Exercise objective: Could you rewrite the stretch from the start of the records through the line containing "0: (161, 179)", changing "top-left" to "upper-left" and keeping everything else the same?
·····
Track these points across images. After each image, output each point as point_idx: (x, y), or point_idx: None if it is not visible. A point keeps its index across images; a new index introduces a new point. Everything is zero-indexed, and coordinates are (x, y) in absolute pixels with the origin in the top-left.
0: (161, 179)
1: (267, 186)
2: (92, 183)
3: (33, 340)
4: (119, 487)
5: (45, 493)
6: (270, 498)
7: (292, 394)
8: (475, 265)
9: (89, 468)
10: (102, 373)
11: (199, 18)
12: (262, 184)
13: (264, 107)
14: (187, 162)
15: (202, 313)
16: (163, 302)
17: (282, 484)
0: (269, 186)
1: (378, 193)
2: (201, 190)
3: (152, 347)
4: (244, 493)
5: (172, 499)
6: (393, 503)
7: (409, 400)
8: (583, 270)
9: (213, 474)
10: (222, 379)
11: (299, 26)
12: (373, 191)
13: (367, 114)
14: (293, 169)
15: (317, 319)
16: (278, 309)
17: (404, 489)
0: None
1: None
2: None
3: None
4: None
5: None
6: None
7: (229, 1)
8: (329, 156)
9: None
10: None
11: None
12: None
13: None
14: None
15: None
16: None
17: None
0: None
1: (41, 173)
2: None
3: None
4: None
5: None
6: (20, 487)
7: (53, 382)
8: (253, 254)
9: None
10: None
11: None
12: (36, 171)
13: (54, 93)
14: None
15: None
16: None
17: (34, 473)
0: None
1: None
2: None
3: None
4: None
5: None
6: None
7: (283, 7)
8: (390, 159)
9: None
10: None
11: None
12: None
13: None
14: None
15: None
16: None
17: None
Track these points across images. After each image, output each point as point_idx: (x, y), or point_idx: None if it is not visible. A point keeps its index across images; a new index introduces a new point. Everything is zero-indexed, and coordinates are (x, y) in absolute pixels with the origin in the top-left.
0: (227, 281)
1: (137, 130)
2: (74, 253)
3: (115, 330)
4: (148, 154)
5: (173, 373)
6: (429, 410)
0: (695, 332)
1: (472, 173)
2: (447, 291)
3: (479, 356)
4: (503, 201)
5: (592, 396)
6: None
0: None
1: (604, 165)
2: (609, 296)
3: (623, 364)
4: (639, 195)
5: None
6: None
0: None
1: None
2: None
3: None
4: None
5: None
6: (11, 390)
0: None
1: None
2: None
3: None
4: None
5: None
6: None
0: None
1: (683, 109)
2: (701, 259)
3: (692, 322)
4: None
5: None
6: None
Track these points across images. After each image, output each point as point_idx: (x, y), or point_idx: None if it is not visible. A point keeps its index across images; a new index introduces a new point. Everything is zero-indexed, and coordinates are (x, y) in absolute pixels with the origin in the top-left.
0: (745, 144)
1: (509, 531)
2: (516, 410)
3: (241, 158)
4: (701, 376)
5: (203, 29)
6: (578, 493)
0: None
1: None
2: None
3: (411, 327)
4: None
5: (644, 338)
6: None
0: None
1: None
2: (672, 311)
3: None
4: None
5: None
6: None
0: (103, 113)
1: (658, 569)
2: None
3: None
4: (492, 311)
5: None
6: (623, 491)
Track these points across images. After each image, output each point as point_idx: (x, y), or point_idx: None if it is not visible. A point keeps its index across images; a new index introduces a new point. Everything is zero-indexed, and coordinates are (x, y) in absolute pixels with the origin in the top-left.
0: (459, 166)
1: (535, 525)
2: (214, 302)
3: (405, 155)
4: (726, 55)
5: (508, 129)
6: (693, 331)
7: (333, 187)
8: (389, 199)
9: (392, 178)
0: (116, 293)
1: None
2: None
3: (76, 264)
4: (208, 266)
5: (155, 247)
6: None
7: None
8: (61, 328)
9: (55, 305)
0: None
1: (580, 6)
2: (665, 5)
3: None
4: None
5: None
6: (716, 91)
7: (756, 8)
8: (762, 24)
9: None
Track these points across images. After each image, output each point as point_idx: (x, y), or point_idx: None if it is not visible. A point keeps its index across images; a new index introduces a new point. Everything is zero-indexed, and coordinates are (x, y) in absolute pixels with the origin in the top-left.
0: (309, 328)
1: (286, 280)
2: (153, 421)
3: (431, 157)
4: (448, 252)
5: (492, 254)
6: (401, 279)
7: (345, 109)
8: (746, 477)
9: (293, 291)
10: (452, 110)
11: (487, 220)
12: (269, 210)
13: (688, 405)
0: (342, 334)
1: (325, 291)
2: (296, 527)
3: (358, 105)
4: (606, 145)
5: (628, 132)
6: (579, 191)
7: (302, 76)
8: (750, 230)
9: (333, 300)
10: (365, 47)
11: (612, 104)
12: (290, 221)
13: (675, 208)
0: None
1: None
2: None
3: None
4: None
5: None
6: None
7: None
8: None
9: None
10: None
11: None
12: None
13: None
·····
Solution to the exercise:
Track these points across images. After each image, output each point as point_idx: (x, y), or point_idx: None if it is not visible. A point keeps its index across images; a new index introduces a new point. Everything is zero-indexed, and coordinates are (x, y) in absolute pixels with the origin in the upper-left.
0: (161, 179)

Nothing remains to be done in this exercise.